Maybe I'm thinking too much of Chebyshev polynomials where you judge an approximation by its worst-case scenario, but I think it pays to make your system suck approximately equally on all likely hands as opposed to making it shine on some and spectacularly fail on the others.

[nullve]

 gwnn, on 2016-February-27, 15:16, said:

Or are we back to the "I am pointing out a logical possibility" business here?

Maybe. But the following might come very to close to being an example of an "aztec" sacrifice that is also a utilitarian sacrifice:

S = Blue Club
T = Blue Club's 7N opening (undefined, I guess, but presumably only used with 13 likely tricks in NT)
T' = 7N opening defined the same way as Blue Club's 2♦ opening, i.e. as 17-24, (4441)

Replacing T with T' frees up the 2♦ opening, so by updating S "the obvious way", we get something like

Aztec Blue Club (our S'):

2♦ = weak preempt not overapping with 2♥+
7N = 17-24, (4441)
other: same as S,

which to me now seems better than regular Blue Club for any reasonable choice of weak 2♦ preempt due to the extremely low frequency of Blue Club's 2♦ opening. So IMO,

* S' is better than S
* S is better than S' on T' hands
* S is at least as good as S' on T hands (but not better, so it's not a perfect example)

[nullve]

Or we can let S be any (hypothetical) system where

2♦ = 432-432-432-5432 exactly
4♠ = AKQJT98765-2-2-2 exactly

and let

T = the 4♠ opening inn S
T' = mandatory 4♠ opening with 432-432-432-5432 exactly

Then after the update, when 2♦ has turned into a reasonably frequent and useful opening,

* S' is better than S (really)
* S is better than S' on T hands (really)
* S is better than S' on T' hands (really)

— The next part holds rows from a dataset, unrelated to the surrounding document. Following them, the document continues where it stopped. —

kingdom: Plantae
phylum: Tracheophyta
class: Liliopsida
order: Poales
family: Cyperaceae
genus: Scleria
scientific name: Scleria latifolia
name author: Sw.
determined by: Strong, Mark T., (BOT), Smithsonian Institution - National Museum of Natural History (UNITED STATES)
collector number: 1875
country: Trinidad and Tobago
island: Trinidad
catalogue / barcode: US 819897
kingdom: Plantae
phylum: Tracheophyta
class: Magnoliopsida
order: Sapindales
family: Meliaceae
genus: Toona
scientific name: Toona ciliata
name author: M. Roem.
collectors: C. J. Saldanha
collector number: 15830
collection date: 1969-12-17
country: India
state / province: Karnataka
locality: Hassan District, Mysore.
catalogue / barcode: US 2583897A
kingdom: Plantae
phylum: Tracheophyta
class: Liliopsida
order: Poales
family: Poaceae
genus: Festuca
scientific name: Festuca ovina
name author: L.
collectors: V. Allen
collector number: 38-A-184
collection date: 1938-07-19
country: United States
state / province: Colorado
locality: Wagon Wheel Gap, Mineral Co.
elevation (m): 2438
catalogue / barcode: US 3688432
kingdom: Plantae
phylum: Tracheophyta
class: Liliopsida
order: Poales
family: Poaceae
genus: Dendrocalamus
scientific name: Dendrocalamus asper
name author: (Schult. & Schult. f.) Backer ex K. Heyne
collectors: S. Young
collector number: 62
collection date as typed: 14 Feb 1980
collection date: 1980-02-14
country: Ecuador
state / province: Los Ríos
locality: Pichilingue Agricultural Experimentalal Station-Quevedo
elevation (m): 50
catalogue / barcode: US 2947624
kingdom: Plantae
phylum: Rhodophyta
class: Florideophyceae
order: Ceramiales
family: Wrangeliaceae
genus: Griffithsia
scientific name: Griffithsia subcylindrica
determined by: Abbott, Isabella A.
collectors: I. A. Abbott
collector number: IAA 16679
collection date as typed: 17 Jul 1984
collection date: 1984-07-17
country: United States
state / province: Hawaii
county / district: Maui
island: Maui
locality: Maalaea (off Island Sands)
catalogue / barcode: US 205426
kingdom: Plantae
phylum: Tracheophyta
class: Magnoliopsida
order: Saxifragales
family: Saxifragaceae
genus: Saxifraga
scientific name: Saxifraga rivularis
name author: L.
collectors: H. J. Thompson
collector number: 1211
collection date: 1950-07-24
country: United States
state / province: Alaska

This post has been edited by nullve: 2016-February-28, 09:46

[gwnn]

I thought the point was that T and T' were the same bid(s)?

[nullve]

 gwnn, on 2016-February-28, 09:30, said:

I thought the point was that T and T' were the same bid(s)?

Yes, sorry. Edited now.

[gwnn]

OK I agree, that's a good example. Well done.

[mgoetze]

 nullve, on 2016-February-28, 07:59, said:

Replacing T with T' frees up the 2♦ opening, so by updating S "the obvious way"

If we know how to do this, why don't we just play "the obvious system"?

[nullve]

 mgoetze, on 2016-February-28, 14:46, said:

If we know how to do this, why don't we just play "the obvious system"?

Fair point, because even in a seemingly simple case like

S = 2/1
T = Weak 2D
T¨= Flannery 2D,

how we choose to update S will clearly depend on our current bidding philosophy. And not just regarding standards for a 1D or 3D opening, because it might not be obvious for all eternity (and all system regulations) that we have to stuff all our T openers into P, 1D or 3D after replacing T with T'.